In the listing below, take the part that opens with the line containing "[315, 191, 381, 374]" and runs through the end of the listing, and rewrite it with "bicycle" replaced by "bike", changing nothing else. Give only that part, and leave the pictures out of your answer.
• • • • •
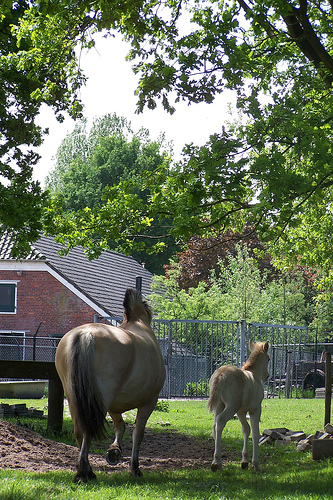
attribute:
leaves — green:
[290, 114, 319, 160]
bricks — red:
[23, 286, 60, 317]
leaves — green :
[143, 64, 184, 100]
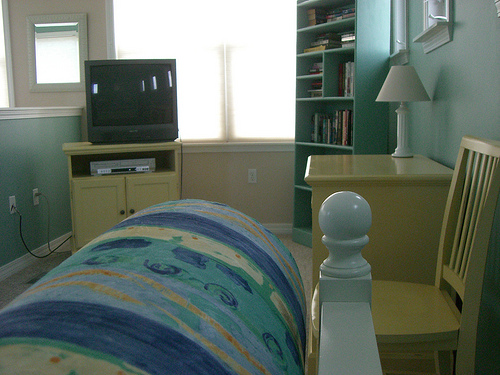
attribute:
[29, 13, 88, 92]
frame — white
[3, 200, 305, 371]
blanket — blue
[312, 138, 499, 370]
chair — yellow, beige, wooden, light wood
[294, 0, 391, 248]
bookcase — green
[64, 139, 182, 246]
stand — yellow, light wood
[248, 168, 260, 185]
electrical outlet — empty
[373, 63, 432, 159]
lamp — white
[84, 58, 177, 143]
television — black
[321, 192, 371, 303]
pole — white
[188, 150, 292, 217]
wall — pastel pink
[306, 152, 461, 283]
dresser — shiny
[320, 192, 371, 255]
knob — white, round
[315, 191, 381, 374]
bed post — white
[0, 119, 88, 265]
wall — green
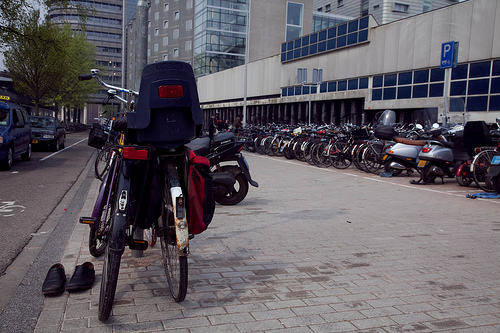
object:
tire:
[88, 223, 108, 258]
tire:
[209, 165, 248, 205]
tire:
[469, 150, 500, 192]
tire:
[93, 147, 115, 182]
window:
[448, 63, 468, 80]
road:
[0, 167, 78, 331]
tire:
[98, 223, 123, 323]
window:
[372, 75, 383, 87]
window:
[412, 70, 428, 85]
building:
[49, 0, 500, 131]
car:
[28, 115, 66, 151]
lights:
[296, 69, 307, 83]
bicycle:
[81, 69, 148, 321]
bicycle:
[143, 142, 195, 302]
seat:
[125, 61, 205, 148]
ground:
[0, 142, 499, 333]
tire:
[160, 221, 189, 302]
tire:
[88, 174, 109, 258]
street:
[0, 166, 90, 332]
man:
[207, 115, 229, 142]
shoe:
[41, 263, 65, 296]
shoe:
[65, 261, 96, 291]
• • • • •
## [Exercise solution]
[315, 191, 381, 374]
bed post — white
[0, 119, 88, 265]
wall — green
object:
tire:
[88, 223, 108, 258]
tire:
[209, 165, 248, 205]
tire:
[469, 150, 500, 192]
tire:
[93, 147, 115, 182]
window:
[448, 63, 468, 80]
road:
[0, 167, 78, 331]
tire:
[98, 223, 123, 323]
window:
[372, 75, 383, 87]
window:
[412, 70, 428, 85]
building:
[49, 0, 500, 131]
car:
[28, 115, 66, 151]
lights:
[296, 69, 307, 83]
bike:
[81, 69, 148, 321]
bike:
[143, 142, 195, 302]
seat:
[125, 61, 205, 148]
ground:
[0, 142, 499, 333]
tire:
[160, 221, 189, 302]
tire:
[88, 174, 109, 258]
street:
[0, 166, 90, 332]
man:
[207, 115, 229, 142]
shoe:
[41, 263, 65, 296]
shoe:
[65, 261, 96, 291]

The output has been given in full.